Orestes Brownson: Sign of Contradiction by Robert A Herrera, 192 pages
Orestes
Brownson was an American autodidact, politician, clergyman, and
journalist of the nineteenth century. Ordained as an Unitarian
minister, he slid into socialism (he gave lectures at the New Harmony
and Nashoba communes) before becoming associated with Transcendentalism
(he was a founding member of the Transcendental Club, and Thoreau taught
at a school he ran). Throughout these intellectual travels, he
published a series of newspapers to advance his ideas and engage his
opponents, becoming so influential that his radicalism is sometimes
blamed with costing Martin van Buren (whom he supported) the 1840
election.
Brownson's greatest preoccupation was the Church of the Future, a
universal body which would seek to draw all mankind into a communion of
charity. In 1844, he announced that he had found the elusive Church of
the Future in the last place he would have thought to look for it, in
the Church of the Past, the Catholic Church. Brownson's conversion did
not diminish his combativeness. Many considered him a traitor for
converting to an alien religion. Brownson himself tended to view the
Irish who were flooding into Boston and New York as, at best,
half-civilized.
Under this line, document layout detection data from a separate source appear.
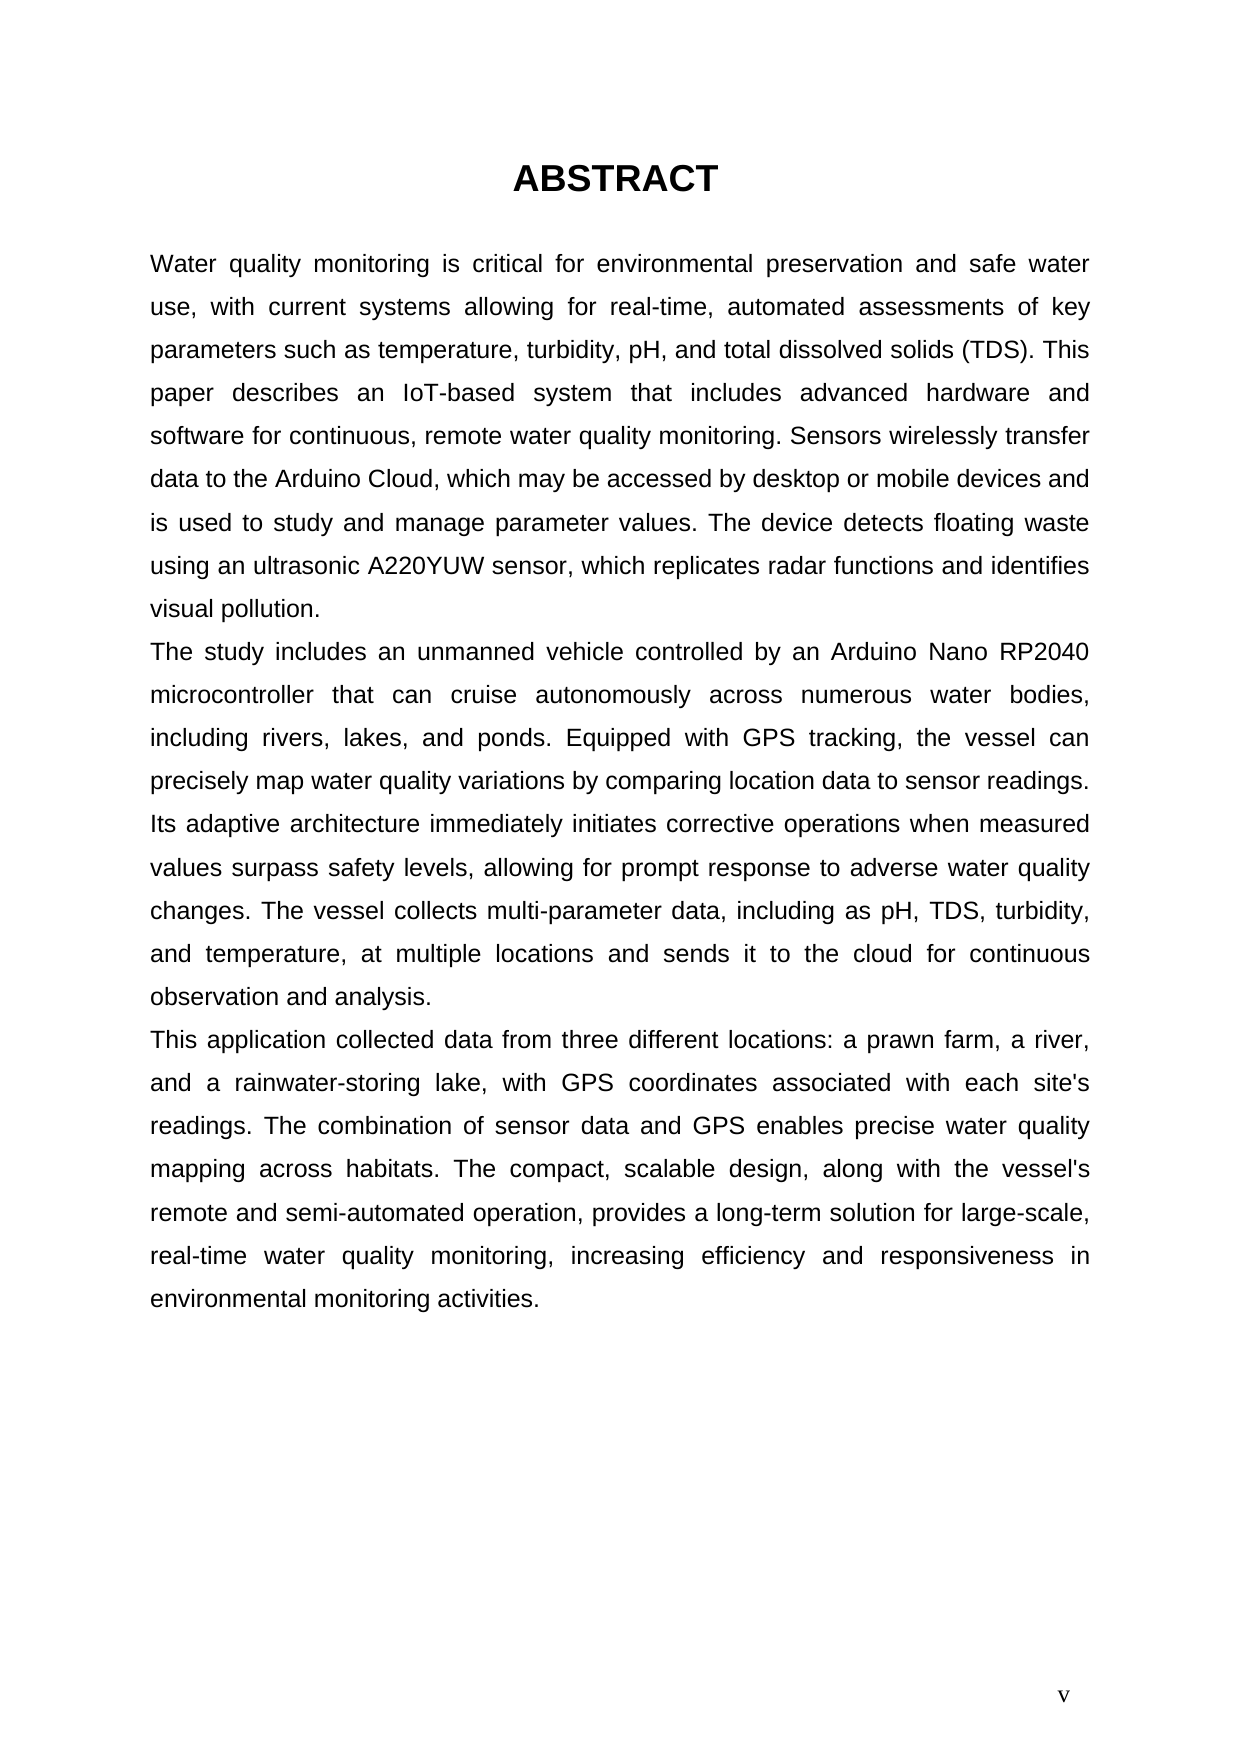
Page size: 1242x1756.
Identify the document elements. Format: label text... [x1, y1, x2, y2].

text Water quality monitoring is critical for environmental preservation and safe water use, with current systems allowing for real-time, automated assessments of key parameters such as temperature, turbidity, pH, and total dissolved solids (TDS). This paper describes an IoT-based system that includes advanced hardware and software for continuous, remote water quality monitoring. Sensors wirelessly transfer data to the Arduino Cloud, which may be accessed by desktop or mobile devices and is used to study and manage parameter values. The device detects floating waste using an ultrasonic A220YUW sensor, which replicates radar functions and identifies visual pollution. [150, 249, 1092, 623]
text This application collected data from three different locations: a prawn farm, a river, and a rainwater-storing lake, with GPS coordinates associated with each site's readings. The combination of sensor data and GPS enables precise water quality mapping across habitats. The compact, scalable design, along with the vessel's remote and semi-automated operation, provides a long-term solution for large-scale, real-time water quality monitoring, increasing efficiency and responsiveness in environmental monitoring activities. [150, 1025, 1092, 1313]
subtitle ABSTRACT [216, 156, 1015, 199]
text The study includes an unmanned vehicle controlled by an Arduino Nano RP2040 microcontroller that can cruise autonomously across numerous water bodies, including rivers, lakes, and ponds. Equipped with GPS tracking, the vessel can precisely map water quality variations by comparing location data to sensor readings. Its adaptive architecture immediately initiates corrective operations when measured values surpass safety levels, allowing for prompt response to adverse water quality changes. The vessel collects multi-parameter data, including as pH, TDS, turbidity, and temperature, at multiple locations and sends it to the cloud for continuous observation and analysis. [150, 637, 1092, 1011]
He was "a Catholic against Americans, and... an
American against Catholics." He denounced the Oxford Movement (Bl John
Henry Newman converted a year after him) for being overly intellectual
and fussily aesthetic, "Brownson thought that a man could not be telling
the truth unless he bellowed it." He detested slavery but considered
Lincoln a demagogue.
Herrera's biography reveals Brownson as an internally
conflicted man perpetually driven into external conflicts, but one who
nonetheless remained a trenchant observer of his nation and his Church,
with pointed criticism - and prophetic warnings - for both.